Real metagenomic reads
Observe in Supplemental Table 6 that CLARK-S classifies more reads than CLARK. On average, CLARK-S classifies 27% more reads than CLARK. Supplementary Table 5 indicates the reads count assigned by each tool to each species listed in [10] and present in the database. In order to compare results from CLARK/CLARK-S against [10], we estimate the “agreement rate”. For example, in the sample GC01, there are 8 species reported by the study [10] that are present in the database used (i.e., default NCBI/RefSeq genomes of bacteria, archaea and viruses). However, CLARK detected 6 species out of the 8 species, so its agreement rate is 75%. We repeat this estimation for all samples, i.e., for each sample we identified all species detected by [10] that were also present in the database (cf. Supplementary Table 4) and calculate the proportion of species CLARK and CLARK-S detected out of the identified species (cf. Supplementary Table 5).
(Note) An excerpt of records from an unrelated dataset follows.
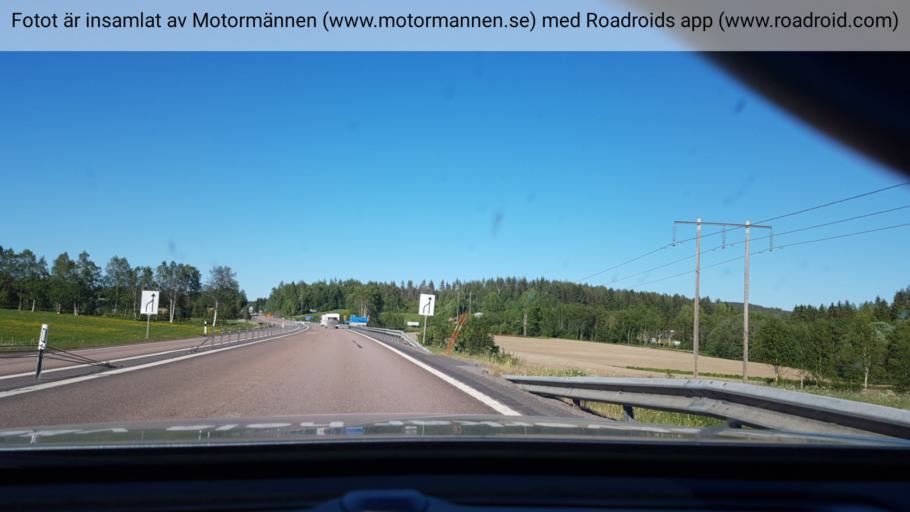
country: SE
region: Vaesternorrland
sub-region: Haernoesands Kommun
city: Haernoesand
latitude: 62.5859
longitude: 17.7817
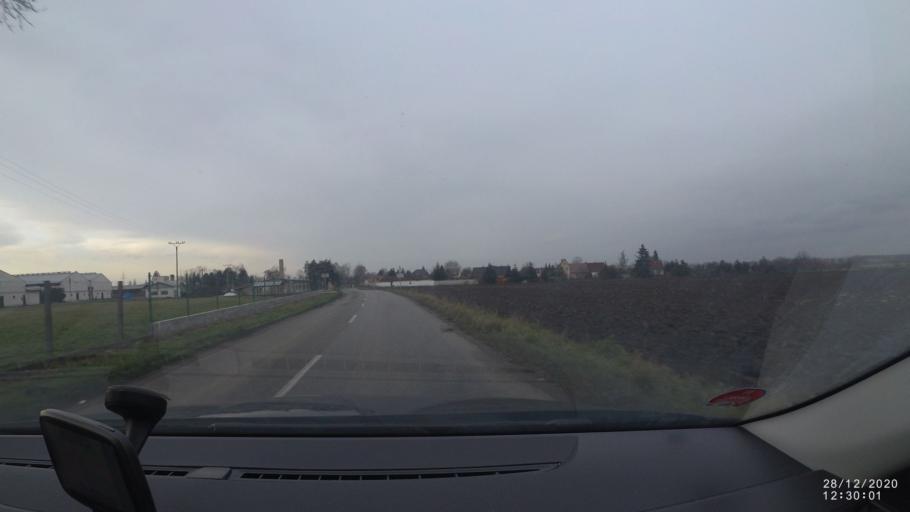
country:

CLARK-S achieves consistently the highest “agreement rate” with [10] on all samples. For instance, in sample P00589 and P00720, CLARK-S detected the presence of the virus Enterobacter phage HK97 but CLARK did not; in sample P01136, CLARK-S detected Brucella ovis but CLARK did not. In general, CLARK-S identified more relevant organisms than the other tested tools, as observed by a recent study focusing on water samples [11].
Source code and data
CLARK-S is written in C++ and is freely available at http://clark.cs.ucr.edu. The synthetic datasets (default and unambiguous) are freely available at http://clark.cs.ucr.edu.
Competing interests
Authors declared they thave no competing interests.
Acknowledgements
This work was supported in part by the US NSF (IIS-1302134 and IIS-1526742).